--- RECORDS FOR THIS TASK Enclosed Below ---

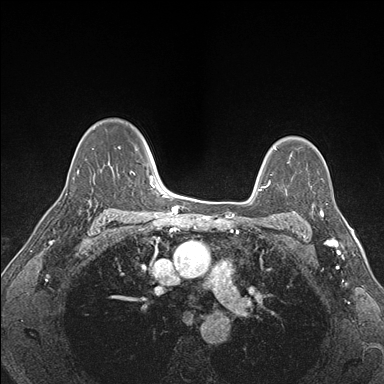
Breast MRI (dynamic contrast-enhanced), one axial slice; slice 117 of 176 in the series (ordered by position); dynamic contrast-enhanced series, time point 2 of 7 at this slice position (early post-contrast); 1.5 T; TE 1.5 ms, TR 4.1 ms; 1.1 mm slice thickness; 384 × 384 image matrix, field of view 320 × 320 mm. Female patient.
Structures marked on this image (semi-automatic segmentation, software-assisted and operator-edited):
- enhancing-tissue mask used for the functional tumour volume (all voxels passing the contrast-enhancement thresholds inside the analysis volume; usually the tumour): bounding box <288,186,341,227> (left, top, right, bottom; pixels)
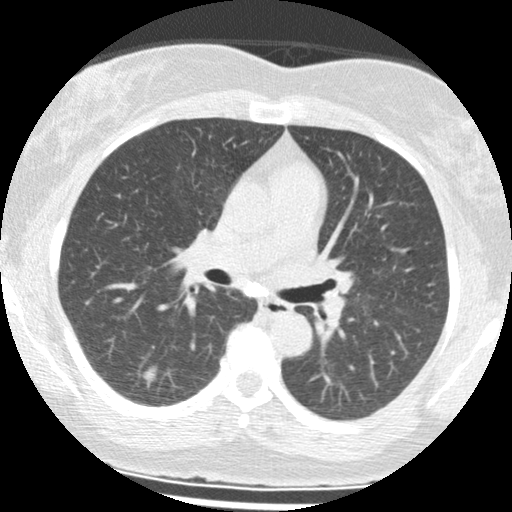
Chest CT (low-dose screening protocol), one axial image; first (baseline) screen; lung window (W 1500 / L -600 HU); 120 kVp; 512 × 512 image matrix, field of view 300 × 300 mm. Female participant, aged 65 years at enrolment. Current smoker at enrolment.
• Lesion marked by an expert reader, box from (x=129, y=358) to (x=166, y=392) px.
• Reader record for this screening exam (exam-level; its link to the box is not recorded): non-calcified nodule or mass ≥4 mm, right lower lobe, 8 × 6 mm, poorly defined margins, mixed attenuation.
• Official screen result: positive, change unspecified: nodule(s) >= 4 mm or enlarging nodule(s), mass(es), or other non-specific abnormalities suspicious for lung cancer.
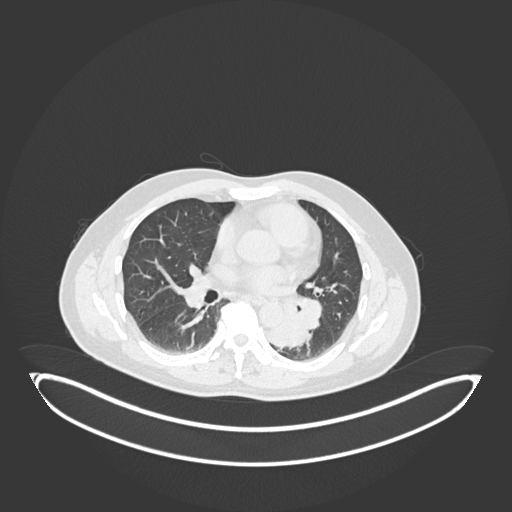
Chest CT, one axial slice; position 99 of 258 along the scan axis; reconstruction kernel B30f; 120 kVp; lung window (W 1500 / L -600 HU); 1 mm slice thickness; 512 × 512 image matrix, field of view 500 × 500 mm. Male patient, age 54 years. Case-level facts recorded for this patient, not image findings: clinical TNM (as recorded): T3 N0 M0.
Structures marked on this image (rectangle marked by the reading radiologist):
- lung tumour (recorded histology: squamous cell carcinoma): bounding box <263,300,310,350> (left, top, right, bottom; pixels)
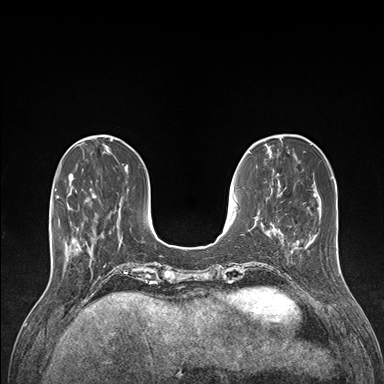
Breast MRI (dynamic contrast-enhanced), one axial slice. Position 41 of 176 along the scan axis. Dynamic contrast-enhanced series, time point 2 of 7 at this slice position (early post-contrast). 1.5 T. TE 1.5 ms, TR 4.1 ms. 384 × 384 image matrix, field of view 320 × 320 mm. Female patient.
Annotated regions visible in this slice (semi-automatically segmented with operator editing):
- enhancing-tissue mask used for the functional tumour volume (all voxels passing the contrast-enhancement thresholds inside the analysis volume; usually the tumour): box from (x=69, y=188) to (x=97, y=258) px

--- End of Enclosed RECORDS FOR THIS TASK ---

#### [WHAT YOU NEED TO DO]
Everything in the entries above except the pictures should be given again exactly.

#### [RESULT OF THIS TASK]
Breast MRI (dynamic contrast-enhanced), one axial slice; slice 117 of 176 in the series (ordered by position); dynamic contrast-enhanced series, time point 2 of 7 at this slice position (early post-contrast); 1.5 T; TE 1.5 ms, TR 4.1 ms; 1.1 mm slice thickness; 384 × 384 image matrix, field of view 320 × 320 mm. Female patient.
Structures marked on this image (semi-automatic segmentation, software-assisted and operator-edited):
- enhancing-tissue mask used for the functional tumour volume (all voxels passing the contrast-enhancement thresholds inside the analysis volume; usually the tumour): bounding box <288,186,341,227> (left, top, right, bottom; pixels)
Chest CT (low-dose screening protocol), one axial image; first (baseline) screen; lung window (W 1500 / L -600 HU); 120 kVp; 512 × 512 image matrix, field of view 300 × 300 mm. Female participant, aged 65 years at enrolment. Current smoker at enrolment.
• Lesion marked by an expert reader, box from (x=129, y=358) to (x=166, y=392) px.
• Reader record for this screening exam (exam-level; its link to the box is not recorded): non-calcified nodule or mass ≥4 mm, right lower lobe, 8 × 6 mm, poorly defined margins, mixed attenuation.
• Official screen result: positive, change unspecified: nodule(s) >= 4 mm or enlarging nodule(s), mass(es), or other non-specific abnormalities suspicious for lung cancer.
Chest CT, one axial slice; position 99 of 258 along the scan axis; reconstruction kernel B30f; 120 kVp; lung window (W 1500 / L -600 HU); 1 mm slice thickness; 512 × 512 image matrix, field of view 500 × 500 mm. Male patient, age 54 years. Case-level facts recorded for this patient, not image findings: clinical TNM (as recorded): T3 N0 M0.
Structures marked on this image (rectangle marked by the reading radiologist):
- lung tumour (recorded histology: squamous cell carcinoma): bounding box <263,300,310,350> (left, top, right, bottom; pixels)
Breast MRI (dynamic contrast-enhanced), one axial slice. Position 41 of 176 along the scan axis. Dynamic contrast-enhanced series, time point 2 of 7 at this slice position (early post-contrast). 1.5 T. TE 1.5 ms, TR 4.1 ms. 384 × 384 image matrix, field of view 320 × 320 mm. Female patient.
Annotated regions visible in this slice (semi-automatically segmented with operator editing):
- enhancing-tissue mask used for the functional tumour volume (all voxels passing the contrast-enhancement thresholds inside the analysis volume; usually the tumour): box from (x=69, y=188) to (x=97, y=258) px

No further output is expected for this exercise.